The project Sphere (2001) for the Jiří Švestka Gallery represented the immediate interaction between the real and the virtual. By squeezing the tangible object of a sphere the viewer can control the picture of a sphere on the computer monitor, and by squeezing harder the virtual sphere explodes and the entire process begins again.
Another chapter of the artist’s work involves environments, be these virtual or material, in which an intensive sensuous experience is evoked: in Passive_6628 (2002, 3D stereometric projection), after donning polarised spectacles the viewer finds themselves in an environment of silently falling cherry blossom. In Sound Flowers (2007), they are again amongst morphologically stylised flowers, which are kinetic and upon being touched give off a light ringing sound and evoke the aestheticised experience of the northern winter landscape.

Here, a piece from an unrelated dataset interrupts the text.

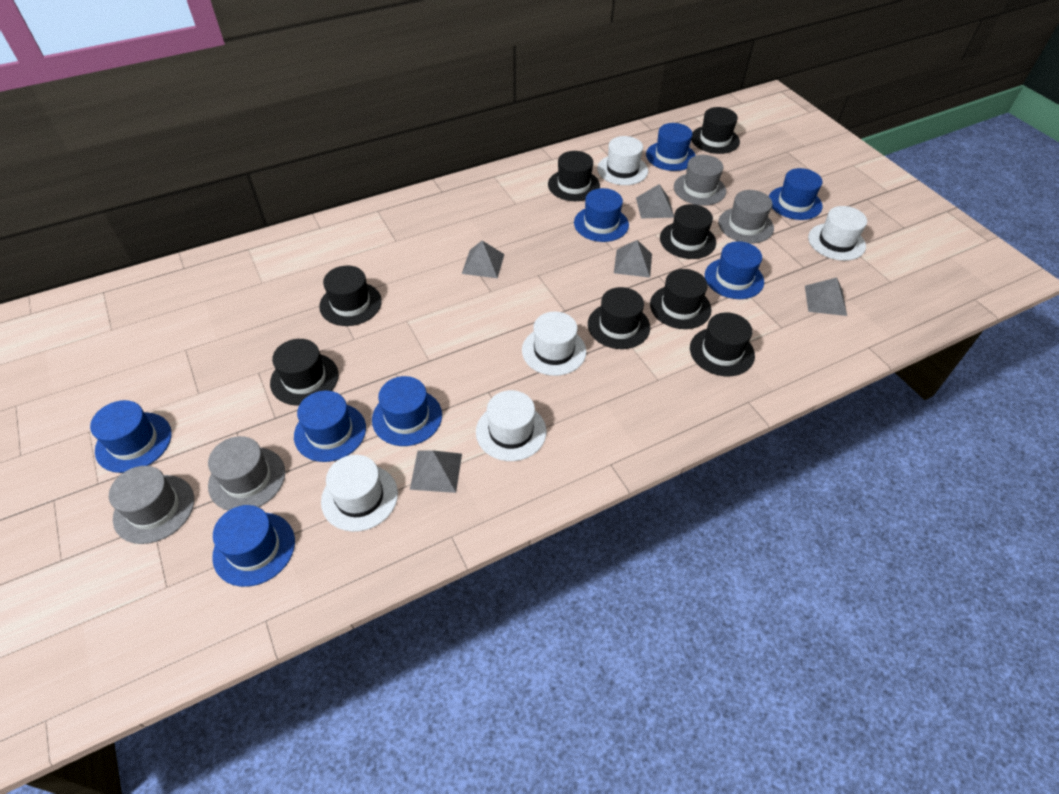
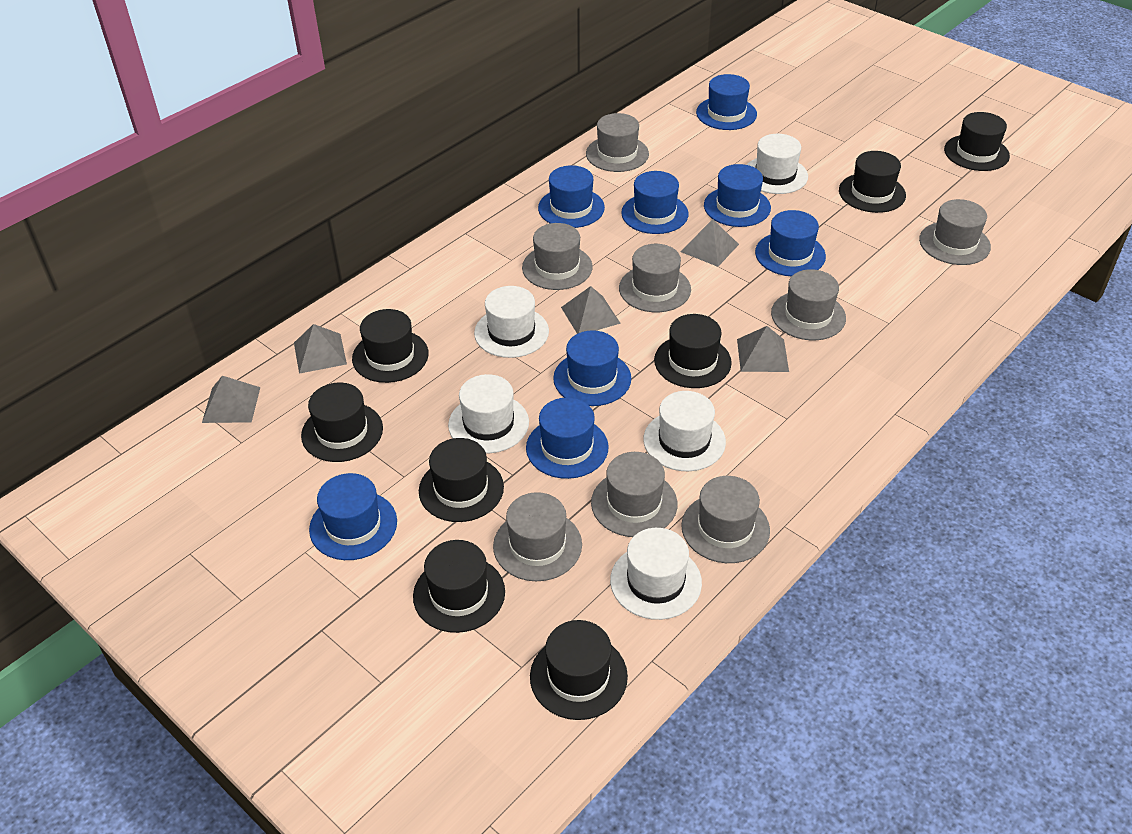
grey hat: 4 -> 8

Recently Vargová’s has moved away from physicality in the direction of dematerialisation and purely visual perception. She is interested in the effect of colour and their juxtaposition and the random organisation of simple forms. This is again generated using computer algorithms. Formal freedom and the beauty of ideal forms (the circle) and the potential of infinity, which these open forms suggest, are crucial in her work.

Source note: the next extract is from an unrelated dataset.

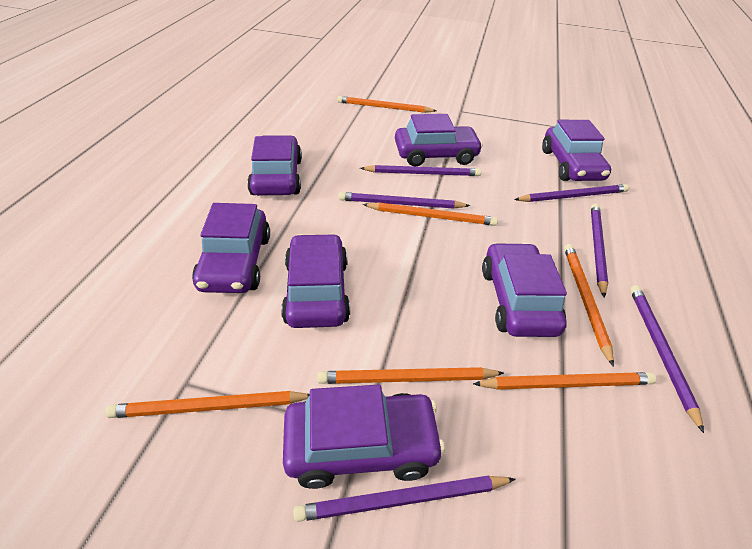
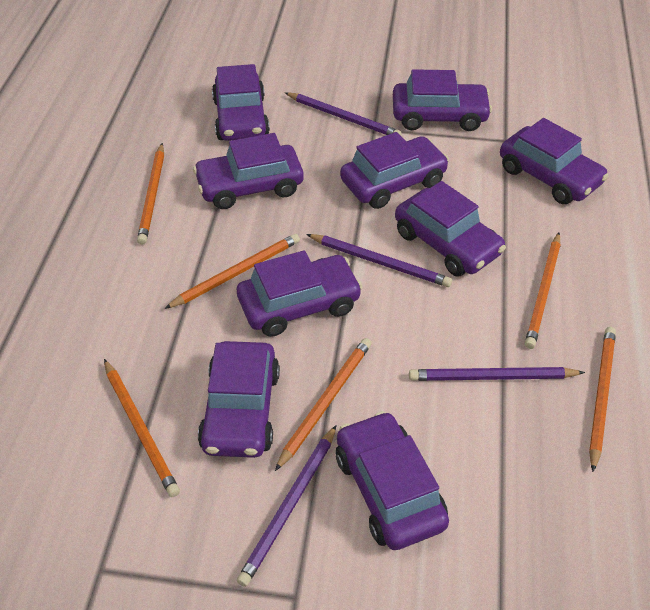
purple car: 7 -> 9
purple pencil: 6 -> 4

Well worth a mention is the unique project entitled Blickarén (1998), which Vargová created in cooperation with Ellen Řádová for the exhibition The Art Work in Public Places, organised by the Soros Centre for Contemporary Art, Prague. This was a 30-minute projection on public television (ČT2), which was broadcast three days in a row late at night. It comprised a loop of audio-tinged animation of a yellow circular form which rhythmically extended and contracted. We could read the intensive, almost magnetic visual fascination of this loop as a commentary on the televisual interface. Vargová’s involvement with public media, which here figured as the genuine medium of a work of art, was completely unique and pioneering within the Czech environment.